____ TEXTO DO DOCUMENTO
Na senda deste regime legal, o art.º 615.º n.º 1 al. c) do CPC estatui que é nula a sentença quando os fundamentos estejam em oposição com a decisão ou ocorra alguma ambiguidade ou obscuridade que torne a decisão ininteligível.

Não se afigura que a sentença enferme da apontada nulidade.

O tribunal a quo considerou as despesas pagas pela A, avançando a seguinte fundamentação:
“ (…) no tocante às despesas efetuadas, ainda que possam ter sido suportadas pelo pai da autora ou pelo namorado, pelo menos em parte, os documentos constantes dos autos a fls. 33 a 53, demonstram os montantes que a Autora alega ter pago, sendo certo que não existe razão para duvidar do depoimento destas duas testemunhas, CC e DD, que foram coerentes e inteiramente credíveis, e que declararam que a autora suportou estas despesas.”

Atento o objeto do litígio, relevante era saber se as despesas foram efetuadas em benefício da A e se foram pagas por esta; nenhuma relevância assume que o dinheiro utilizado pela A para fazer face a tais pagamentos tivesse sido emprestado ou dado quer por seu pai quer pela testemunha DD com quem, conforme consta da ata de fls. 165 e ss, designadamente a fls. 167, vivia em união de facto.

Improcedem, neste âmbito, as conclusões da alegação do recurso.

Da reapreciação da decisão relativa à matéria de facto

A Recorrente sustenta que:
- a factualidade vertida no n.º 9 dos factos provados deve ser dada como não provada;
- parte da factualidade versada no n.º 8 dos factos provados deve ser dada como não provada;
- a medida da incapacidade atribuída à Recorrida deverá ser reduzida ou excluída.
________
____ MATERIAL FORNECIDO
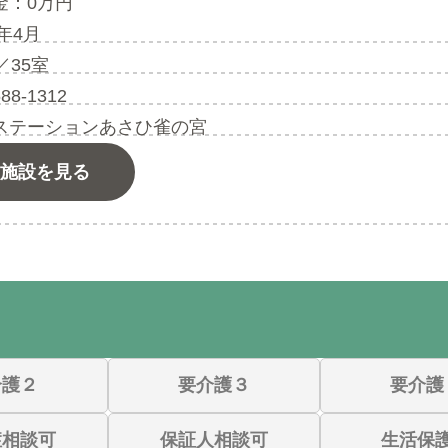
金：0万円
6年4月
／35室
688-1312
ステーションあさひ雀の宮
施設を見る
介護２
要介護３
要介護
症相談可
保証人相談可
生活保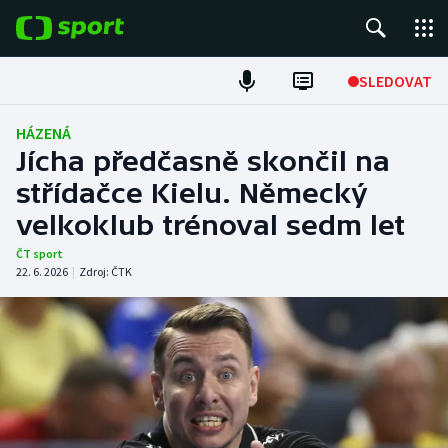
POPULÁRNÍ
SLEDOVAT
Fotbal
HÁZENÁ
Jícha předčasně skončil na
Hokej
střídačce Kielu. Německý
velkoklub trénoval sedm let
Tenis
ČT sport
Atletika
22. 6. 2026
|
Zdroj:
ČTK
Cyklistika
DALŠÍ SPORTY
Americký fotbal
NEPŘEHLÉDNĚTE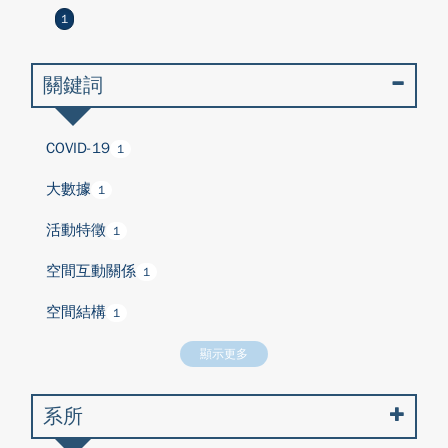
1
關鍵詞
COVID-19
1
大數據
1
活動特徵
1
空間互動關係
1
空間結構
1
顯示更多
系所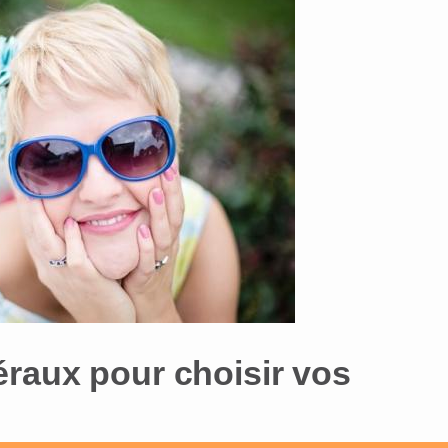
raux pour choisir vos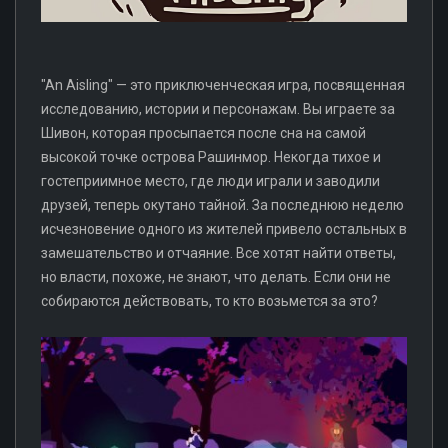
"An Aisling" — это приключенческая игра, посвященная
исследованию, истории и персонажам. Вы играете за
Шивон, которая просыпается после сна на самой
высокой точке острова Рашинмор. Некогда тихое и
гостеприимное место, где люди играли и заводили
друзей, теперь окутано тайной. За последнюю неделю
исчезновение одного из жителей привело остальных в
замешательство и отчаяние. Все хотят найти ответы,
но власти, похоже, не знают, что делать. Если они не
собираются действовать, то кто возьмется за это?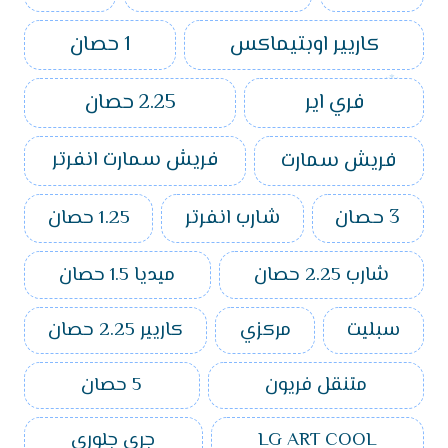
كاريير اوبتيماكس
1 حصان
فري اير
2.25 حصان
فريش سمارت
فريش سمارت انفرتر
3 حصان
شارب انفرتر
1.25 حصان
شارب 2.25 حصان
ميديا 1.5 حصان
سبليت
مركزي
كاريير 2.25 حصان
متنقل فريون
5 حصان
LG ART COOL
جري جلوري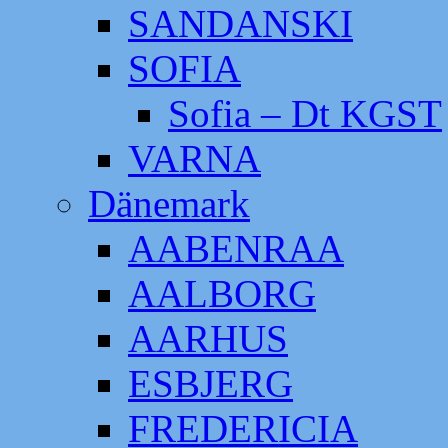
SANDANSKI
SOFIA
Sofia – Dt KGST
VARNA
Dänemark
AABENRAA
AALBORG
AARHUS
ESBJERG
FREDERICIA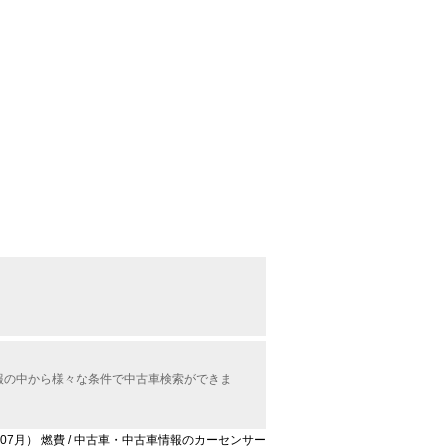
情報の中から様々な条件で中古車検索ができま
9年07月） 燃費 / 中古車・中古車情報のカーセンサー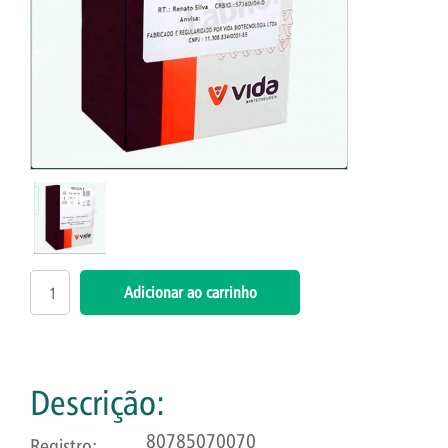
Descrição:
80785070070
Registro:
________
TAREFAS DO EXERCÍCIO:
A. Responda, com base no texto sobre o recurso, às perguntas seguintes:
(i) Segundo o art.º 615.º n.º 1 al. c) do CPC, em que casos é nula a sentença?
(ii) Que folhas dos autos contêm os documentos que demonstram os montantes que a Autora alega ter pago?
(iii) Com quem vivia a A em união de facto?
B. Continue o texto sobre o recurso a partir do ponto em que termina.

RESPOSTAS:
A.
(i) Quando os fundamentos estejam em oposição com a decisão ou ocorra alguma ambiguidade ou obscuridade que torne a decisão ininteligível.
(ii) As folhas 33 a 53.
(iii) Com a testemunha DD.

B.
Começando por este último item, desde já se consigna não se vislumbrar o sentido da pretensão da Recorrente já que, compulsado o rol dos factos provados, não se alcança que tenha sido atribuída à A qualquer medida de incapacidade; consta apenas uma alusão a incapacidade de 2 pontos em sede de fundamentação da decisão relativa à matéria de facto, mas sem reflexo na matéria de facto dada como provada. Ainda que assim não fosse, sempre resultaria rejeitado o recurso, neste âmbito, na medida em que a Recorrente não cumpriu a especificação enunciada na al. a) do n.º 1 do art.º 640.º do CPC.

No que respeita ao facto n.º 9 dos factos provados, o mesmo apresenta o seguinte teor: “Em resultado das lesões corporais sofridas a autora foi submetida a consultas, a exames, tratamentos médicos e foi-lhe prescrita medicação, que pagou:
(…)”

A Recorrente alude aos depoimentos prestados pelas testemunhas pai da A e de DD, que vivia com a A em união de facto[2], que transcreve na motivação da sua alegação do recurso. De tais depoimentos alcança-se que, efetivamente, o pai da A referiu que quando tinha possibilidades emprestava ou dava dinheiro à A; o seu companheiro referiu que ela estava desempregada e que tinha de ser ele a ajudar nessas funções, nas despesas, os pagamentos eram da sua parte.

Ora, como já se deu conta supra, a circunstância de as despesas, aliás documentadas nos autos, em que incorreu a A terem sido pagas com dinheiro obtido pela A do seu pai por empréstimo ou doação, ou com dinheiro disponibilizado por aquele com quem vivia em união de facto, não contende com a perda patrimonial suportada pela A para fazer face a tais despesas. Estão em causa consultas, medicamentos, meios complementares de diagnóstico, transportes que implicaram em despesas a suportar pela A, e não já pela Recorrente, e que foram pagas por si ou por sua conta, sendo irrelevante a proveniência dos fundos aplicados na liquidação das mesmas despesas.

Compulsada toda a prova produzida quanto a esta matéria factual, designadamente a prova documental, inexiste fundamento legal para dar provimento à pretensão da Recorrente.

O n.º 8 dos factos provados, por seu turno, estabelece o seguinte: “A autora, antes do acidente, era uma pessoa saudável e trabalhadora.” A Recorrente invoca que deve dar-se como não provado que a A era, antes do acidente, uma pessoa saudável, já que a prova produzida é unânime quanto a lesões de natureza congénita que a A registava mesmo antes do acidente.

De facto, assim é.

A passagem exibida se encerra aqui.